Quelles sont les professions qui ont du mal à obtenir un crédit immobilier ?Quelles sont les professions qui ont du mal à obtenir un crédit immobilier ?

Conséquence de la crise sanitaire, le prêt immobilier est aujourd’hui moins accessible à certains métiers jugés à risque, tels que l’hôtellerie-restauration, l’aérien et l’événementiel.

Face au crédit immobilier, toutes les professions ne sont pas sur le même pied d’égalité. Si cet état de fait ne date pas d’hier – les banques ont toujours fait attention aux métiers à risque en matière de prêt immobilier –, il tend à s’aggraver avec la pandémie de Covid-19.

De la crise sanitaire à la crise économique

Car, dans le sillon de cette crise sanitaire sans précédent, c’est une autre crise, de nature économique cette fois-ci, qui se profile à l’horizon, avec des faillites et des licenciements qui s’annoncent massifs. En France, le taux de chômage pourrait même atteindre 12 % en 2021, selon certains prévisionnistes. Parmi les secteurs d’activité les plus touchés, on trouve l’hôtellerie-restauration, le tourisme, le transport aérien, l’industrie aéronautique, l’automobile, l’événementiel, ou encore la culture. Autrement dit, des pans entiers de notre économie.

Les nouveaux métiers à risque

Dans ce contexte, les banques étudieraient d’encore plus près l’employabilité de leurs clients, c’est-à-dire leur aptitude à trouver et à conserver un emploi. Conséquence : le prêt immobilier serait plus difficilement accessible à ces métiers en crise, jugés à risque, voire même à certains salariés en chômage partiel. C’est ce que semblent constater des courtiers, selon lesquels certains établissements bancaires refuseraient automatiquement les demandes de crédit immobilier des salariés issus de l’hôtellerie-restauration, du secteur aérien et de l’événementiel.

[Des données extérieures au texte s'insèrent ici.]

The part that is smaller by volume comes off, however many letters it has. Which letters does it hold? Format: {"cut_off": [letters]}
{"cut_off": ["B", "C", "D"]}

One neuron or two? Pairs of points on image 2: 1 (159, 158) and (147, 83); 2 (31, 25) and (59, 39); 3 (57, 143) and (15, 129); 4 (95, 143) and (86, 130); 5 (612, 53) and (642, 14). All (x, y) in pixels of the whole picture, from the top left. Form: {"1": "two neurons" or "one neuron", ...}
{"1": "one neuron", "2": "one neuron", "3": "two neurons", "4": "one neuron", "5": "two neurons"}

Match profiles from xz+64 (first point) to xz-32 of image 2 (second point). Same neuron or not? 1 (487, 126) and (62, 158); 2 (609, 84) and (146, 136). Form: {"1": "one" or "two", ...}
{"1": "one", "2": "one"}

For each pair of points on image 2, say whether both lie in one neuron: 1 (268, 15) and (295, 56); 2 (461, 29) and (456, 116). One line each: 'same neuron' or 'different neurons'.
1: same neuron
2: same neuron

Pour ces professions, cela ressemble fort à une triple peine. En effet, cette difficulté intervient alors même que les conditions d’emprunt ont été renforcées dans le pays, et que le taux d’usure est au plus bas.

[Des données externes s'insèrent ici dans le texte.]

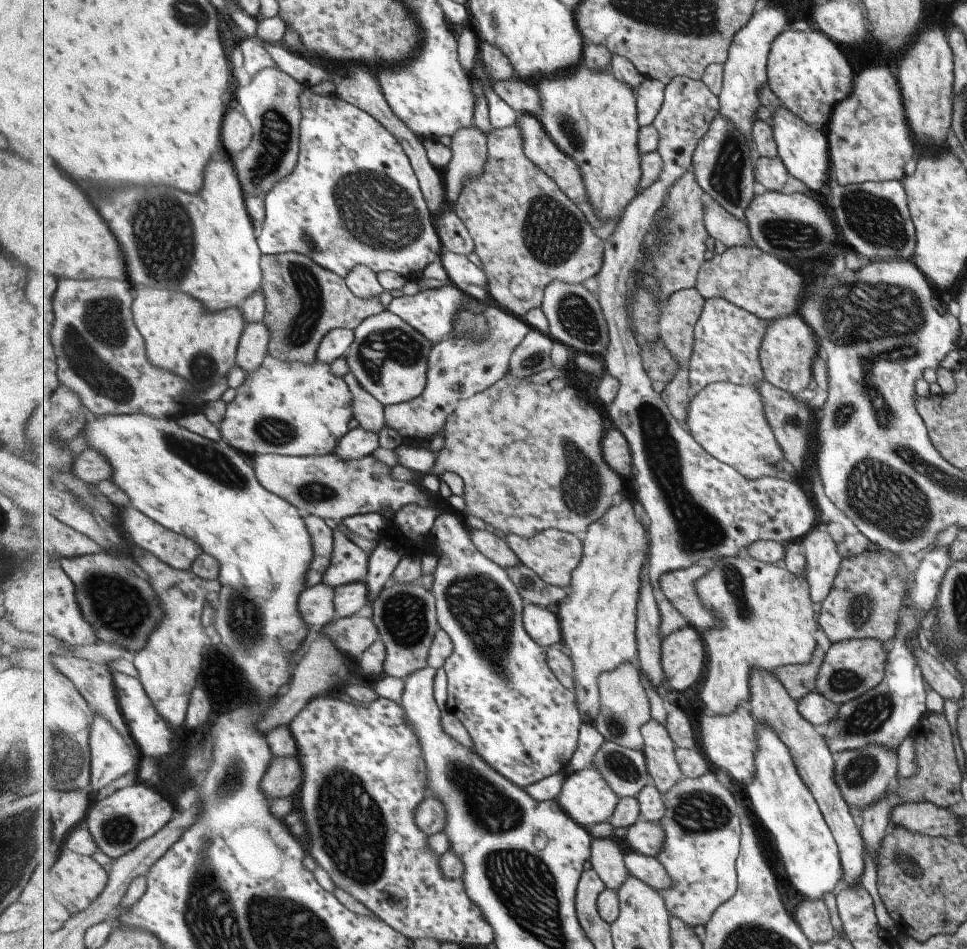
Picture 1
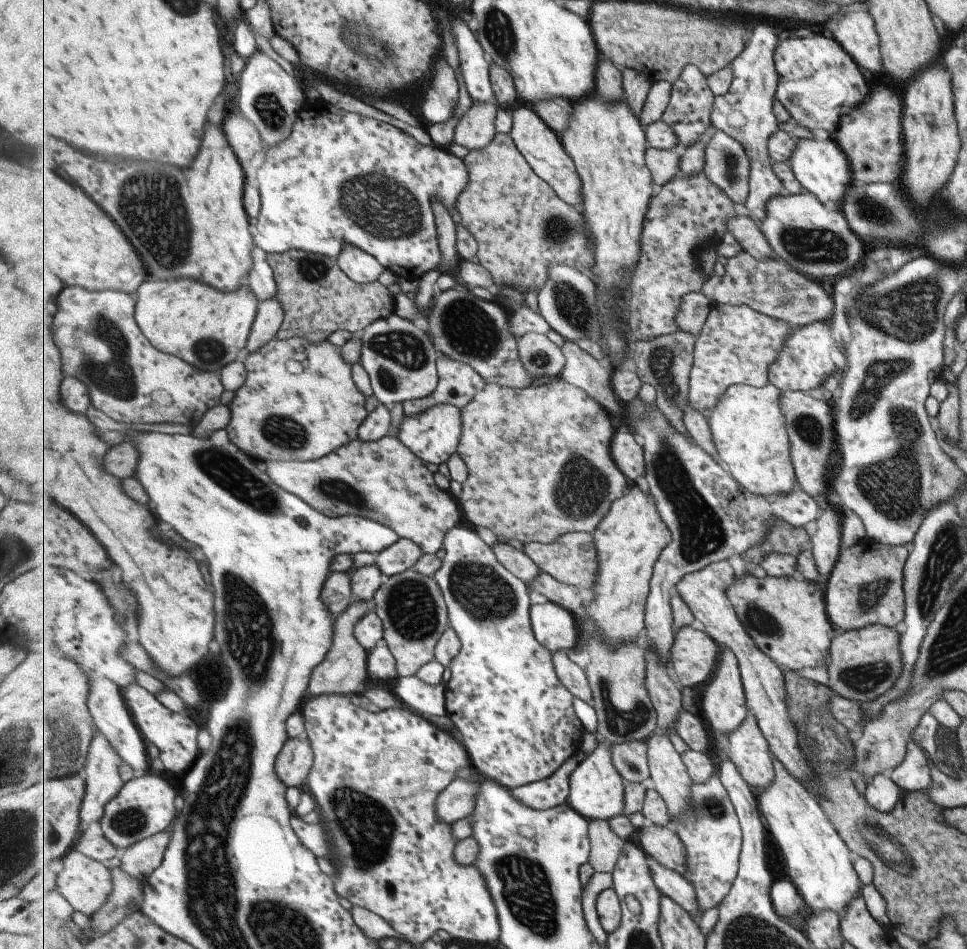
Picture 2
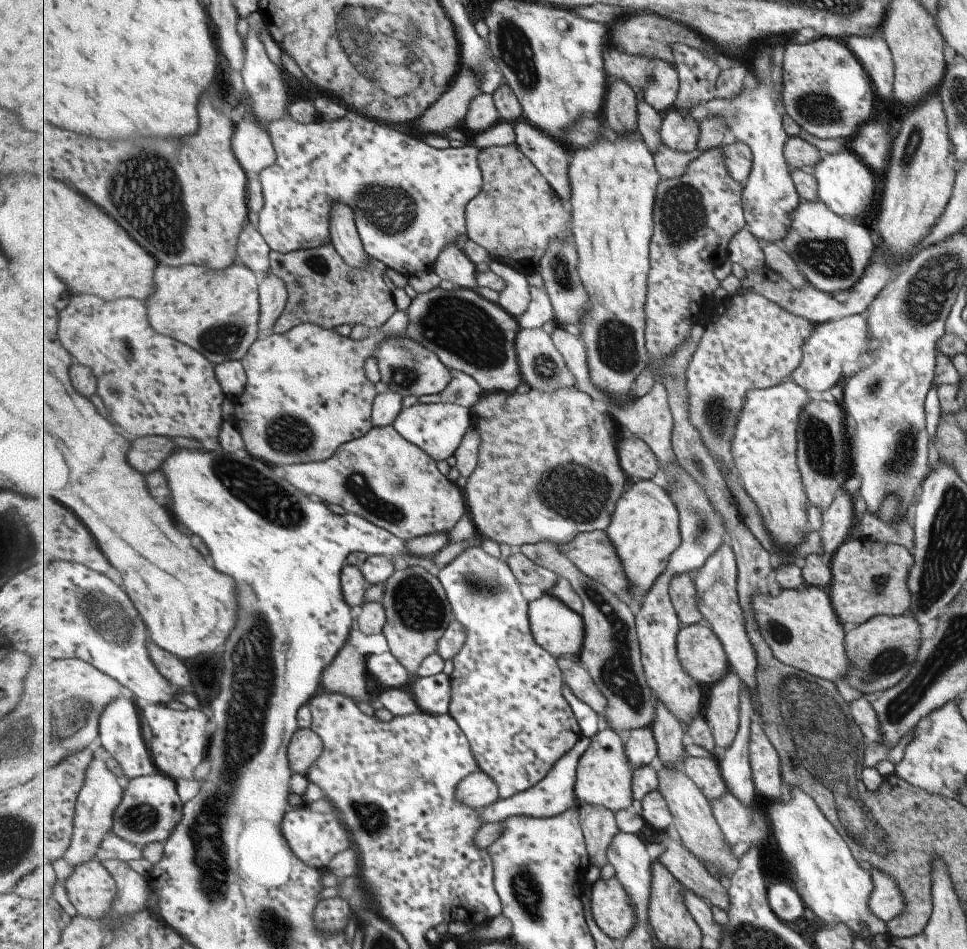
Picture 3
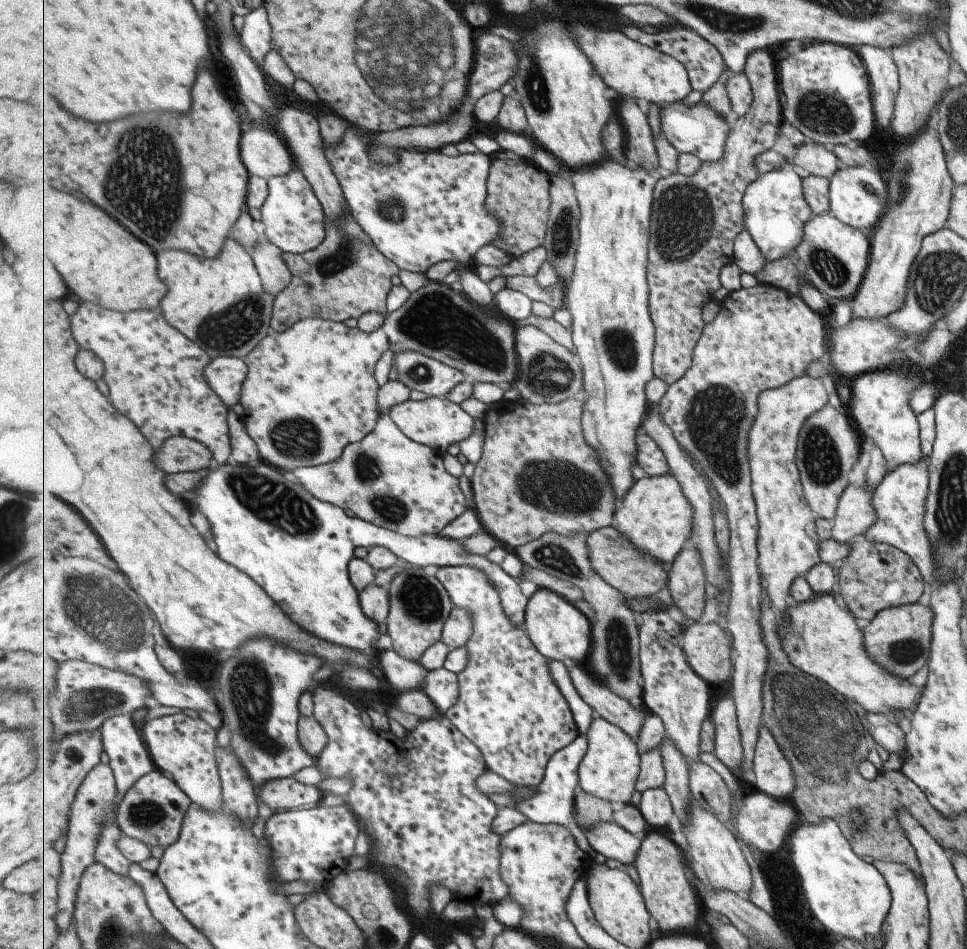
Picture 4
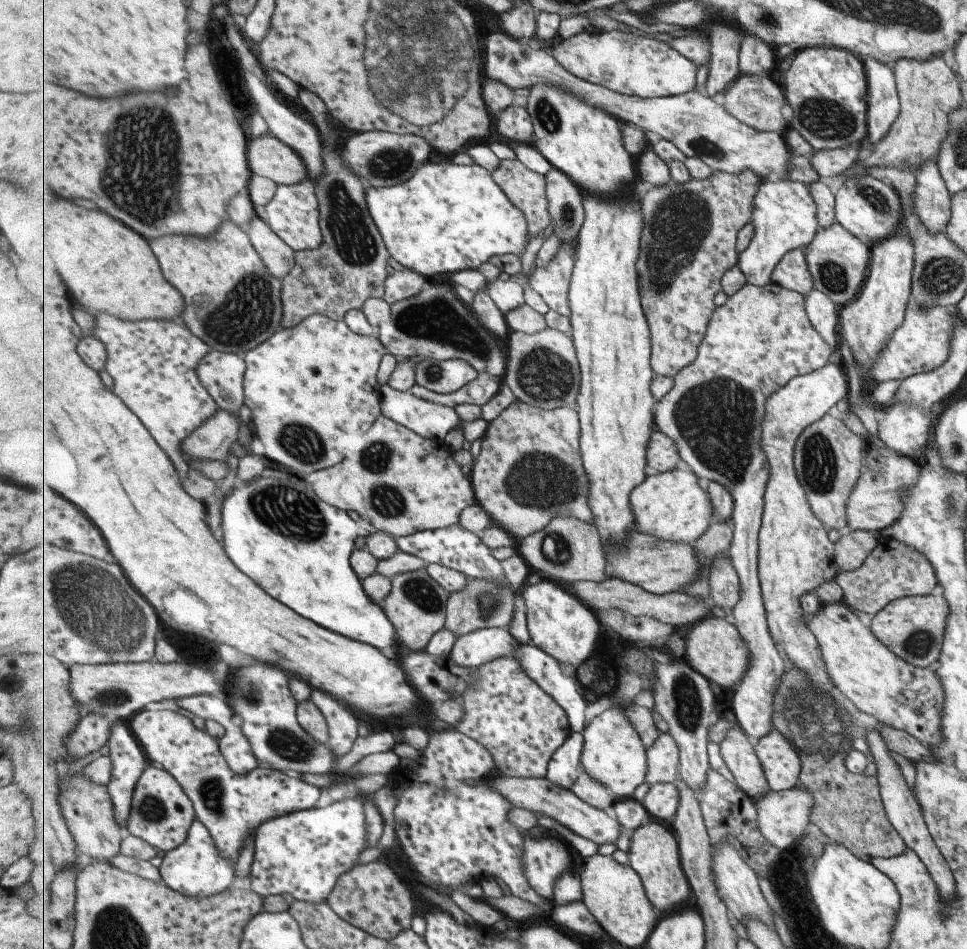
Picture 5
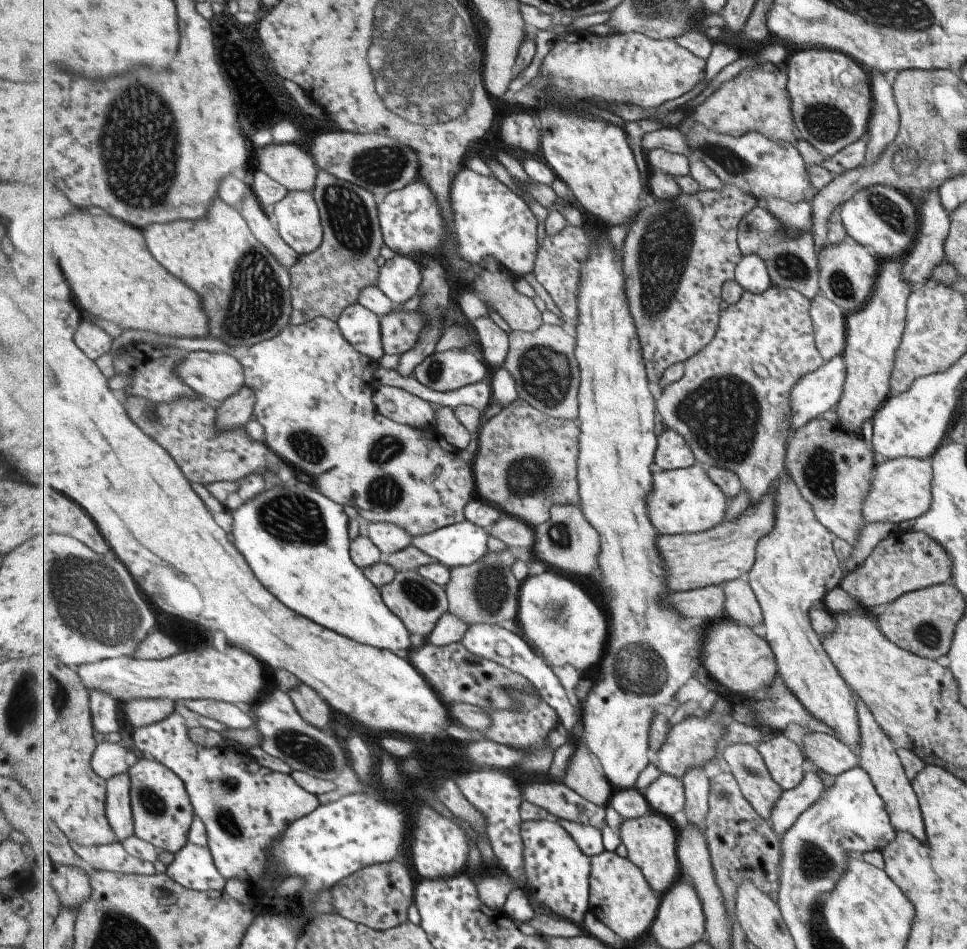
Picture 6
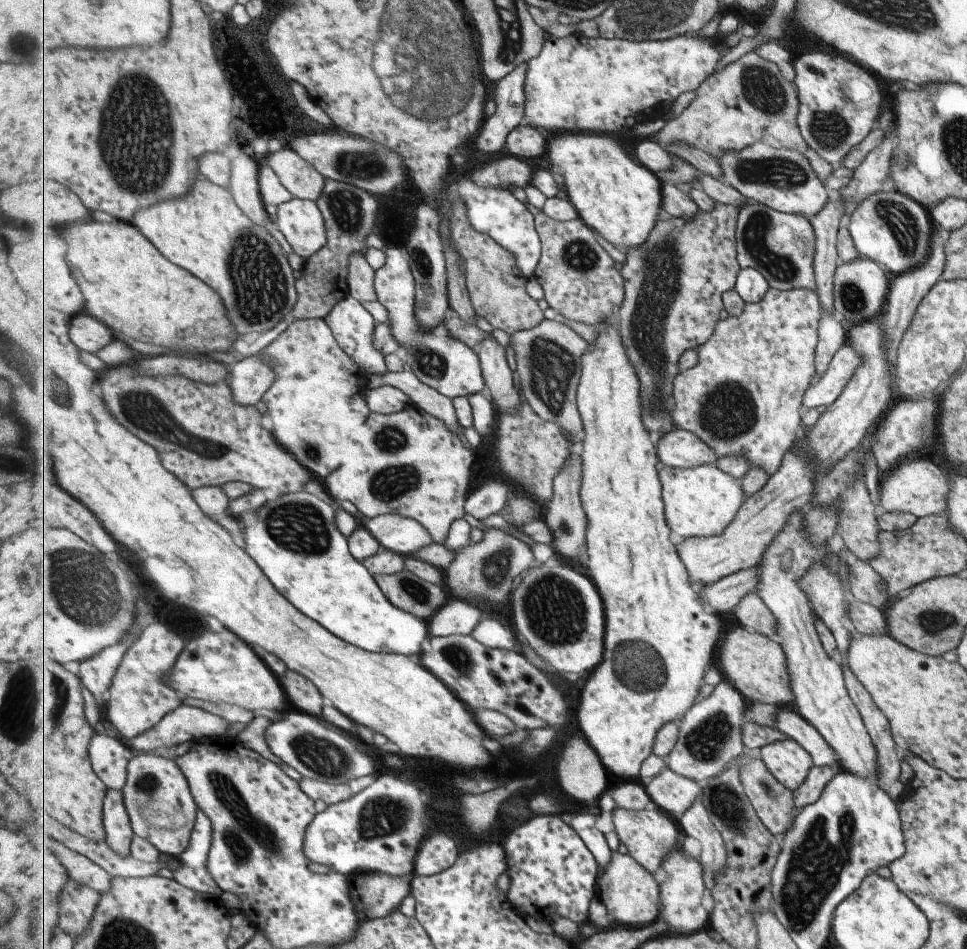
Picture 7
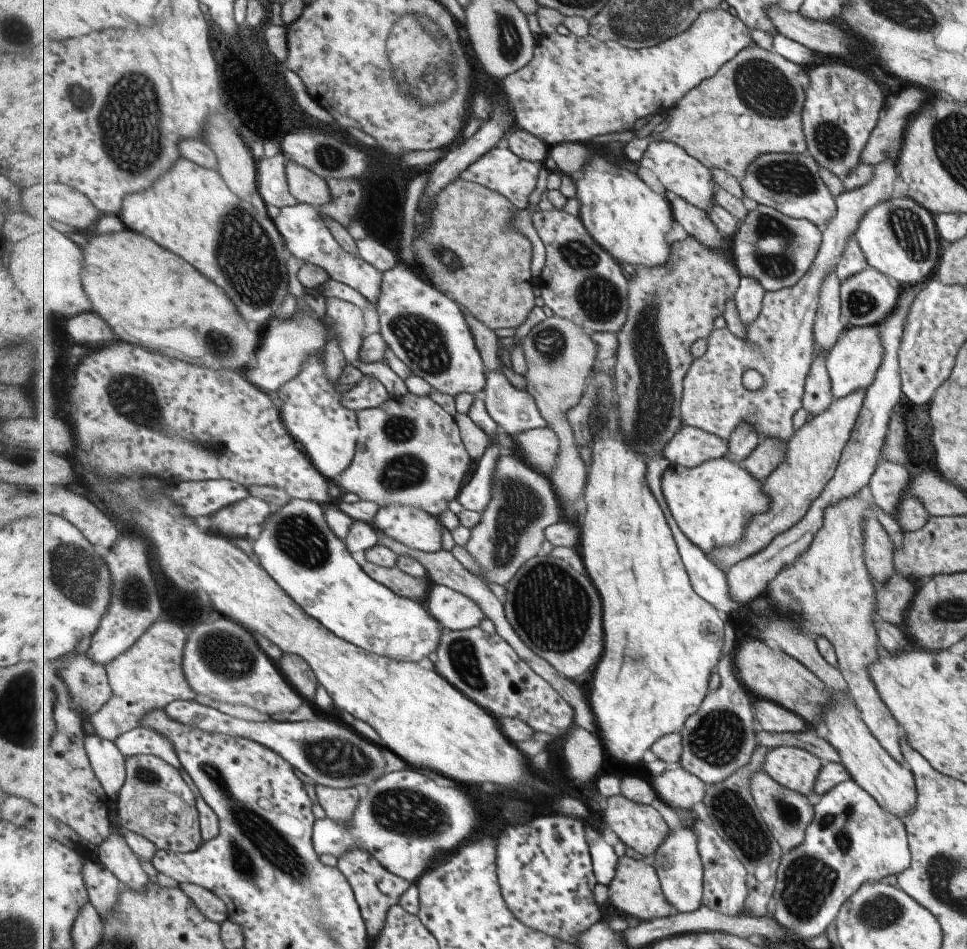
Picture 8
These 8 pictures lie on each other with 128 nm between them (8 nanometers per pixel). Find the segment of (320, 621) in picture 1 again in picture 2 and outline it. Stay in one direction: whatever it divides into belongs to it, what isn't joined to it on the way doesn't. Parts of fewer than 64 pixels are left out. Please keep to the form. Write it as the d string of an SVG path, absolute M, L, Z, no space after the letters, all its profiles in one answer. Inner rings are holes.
M331 573L322 589L321 601L335 616L343 615L358 599L352 594L351 574Z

Des conditions d’emprunt renforcées

S’agissant des conditions d’emprunt, les banques suivent à la lettre les recommandations émises par le Haut Conseil de Stabilité Financière (HCSF), fin 2019. À savoir, un taux d’endettement qui n’excède pas 33 %, et une durée du crédit immobilier qui ne dépasse pas 25 ans. Avec de tels critères, le nombre de dossiers refusé a fait, comme on pouvait s’y attendre, un bond depuis le début de l’année.

Un taux d’usure au plus bas

S’ajoute à cela un taux d’usure ou taux annuel effectif global (TAEG) particulièrement bas pour les emprunts immobiliers. Ce taux est celui que les banques ne doivent pas dépasser pour pouvoir octroyer un crédit. Il tient compte de tous les frais, taxes, commissions et rémunérations supportés par l’emprunteur et connus de la banque : intérêts d’emprunt, frais de dossier, frais payés aux intermédiaires, coûts d’assurance et de garanties obligatoires, etc.

Seul rayon de soleil pour les emprunteurs : la reprise de la baisse des taux de crédit immobilier en juin. Malheureusement, elle ne devrait pas profiter aux métiers considérés comme à risque par les banques.